* [STORED RECORDS]
----------------

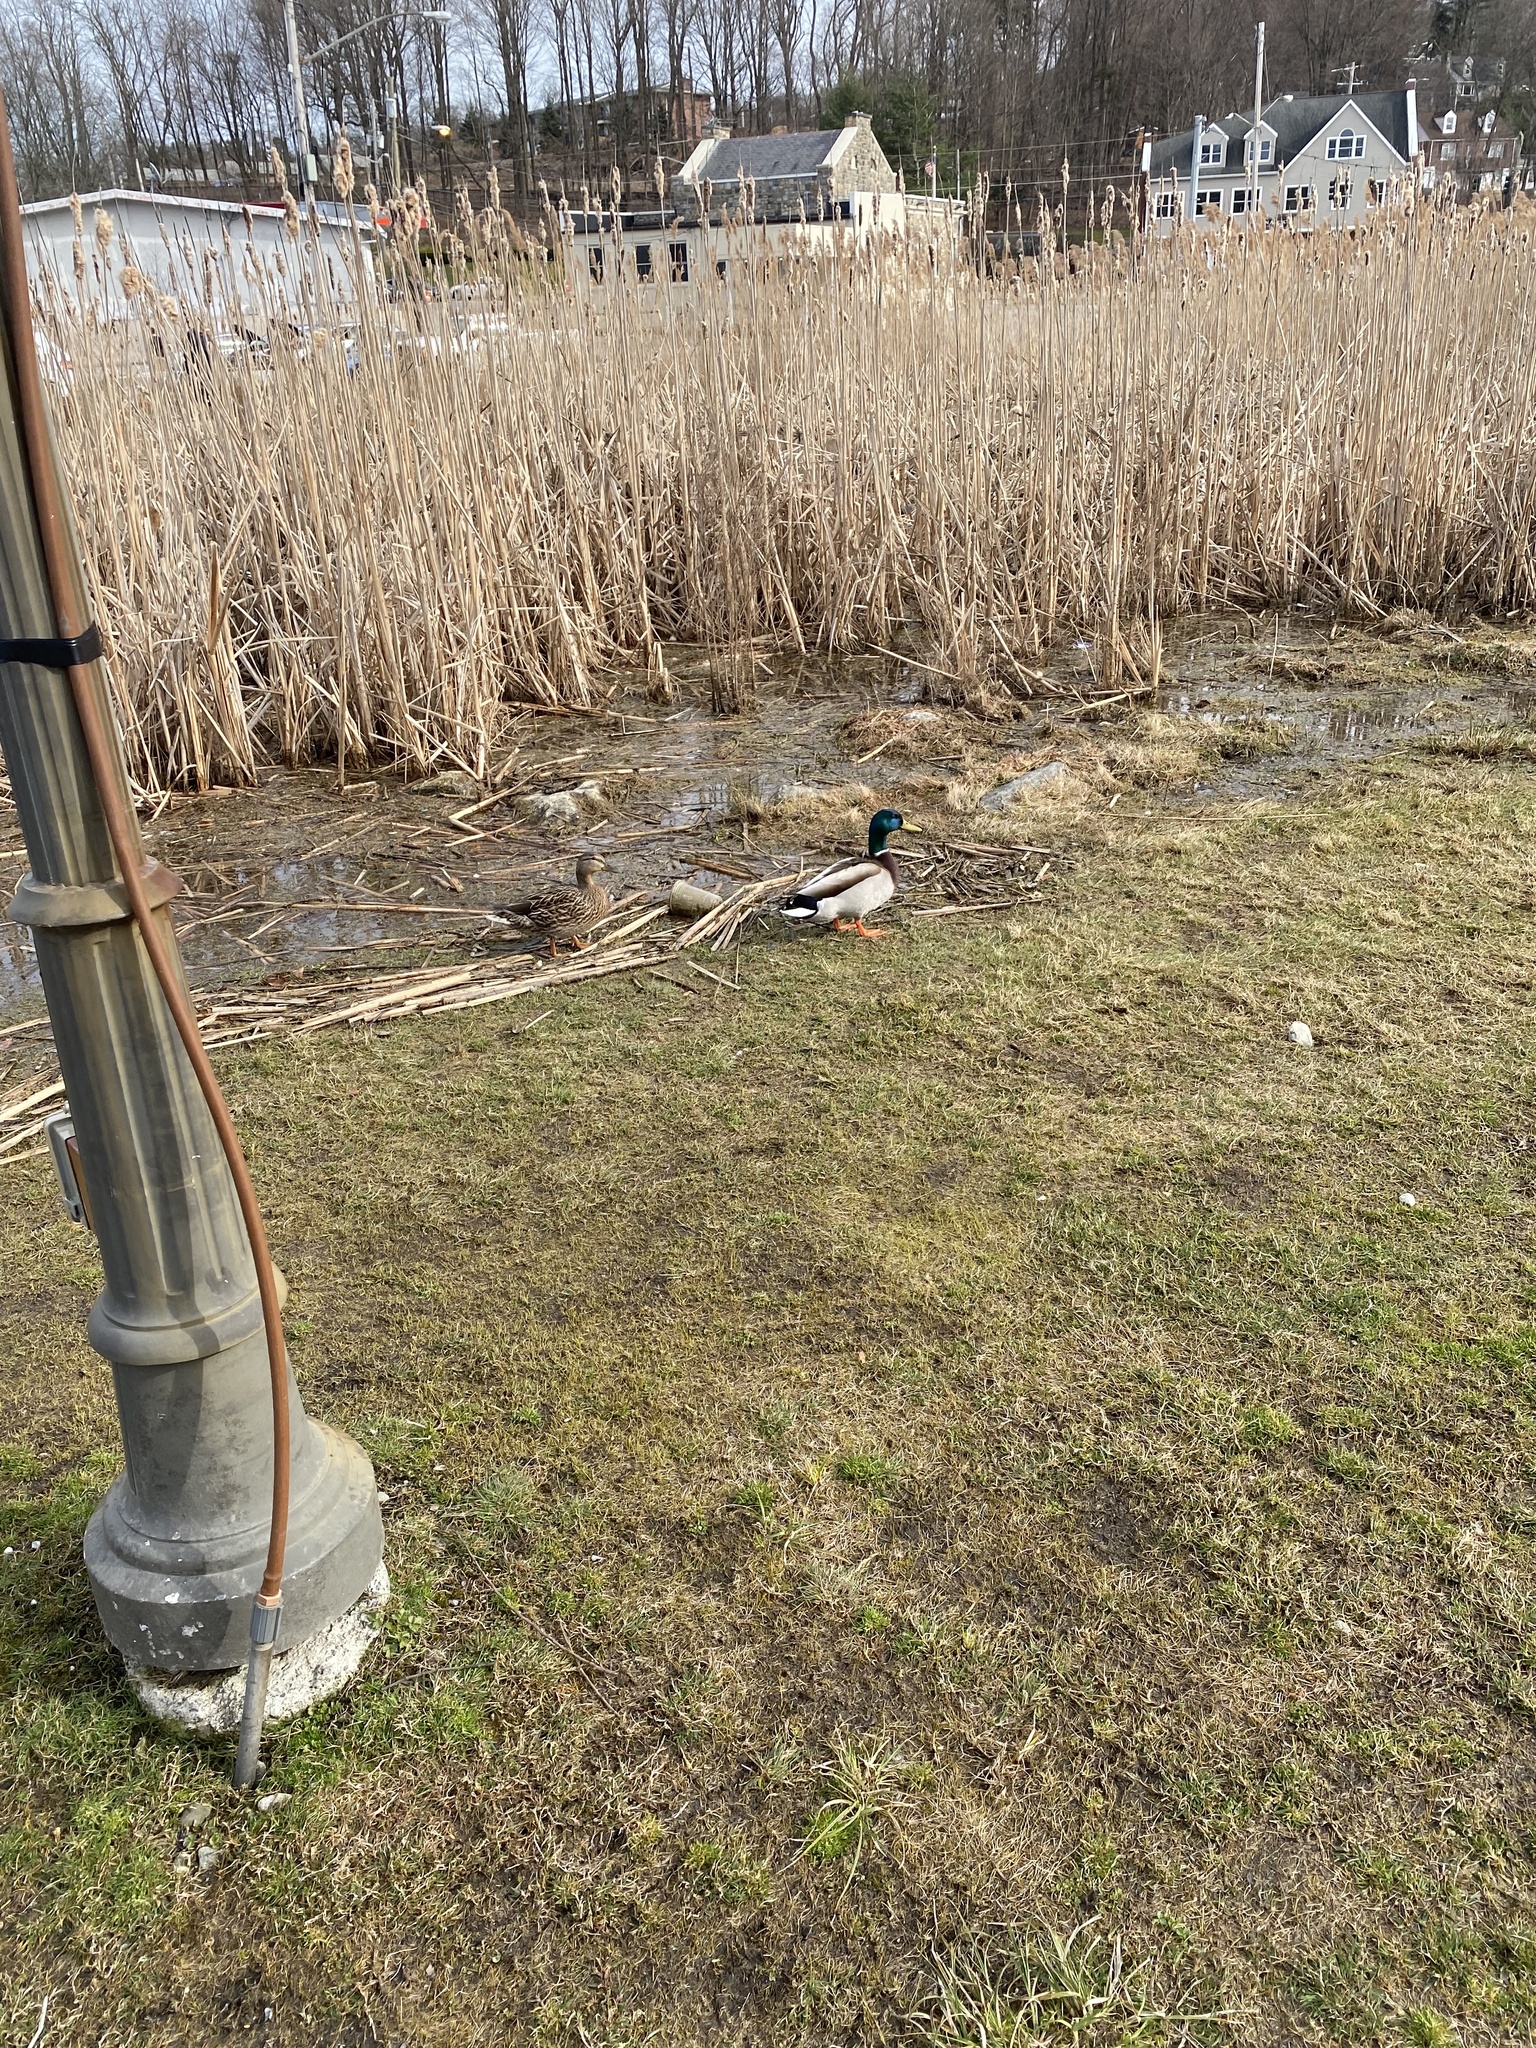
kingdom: Animalia
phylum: Chordata
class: Aves
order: Anseriformes
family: Anatidae
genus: Anas
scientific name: Anas platyrhynchos
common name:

----------------

* [EXERCISE INSTRUCTIONS] Can you copy every text line of the records above word for word, leaving out the pictures?

* [EXERCISE ANSWER]
kingdom: Animalia
phylum: Chordata
class: Aves
order: Anseriformes
family: Anatidae
genus: Anas
scientific name: Anas platyrhynchos
common name:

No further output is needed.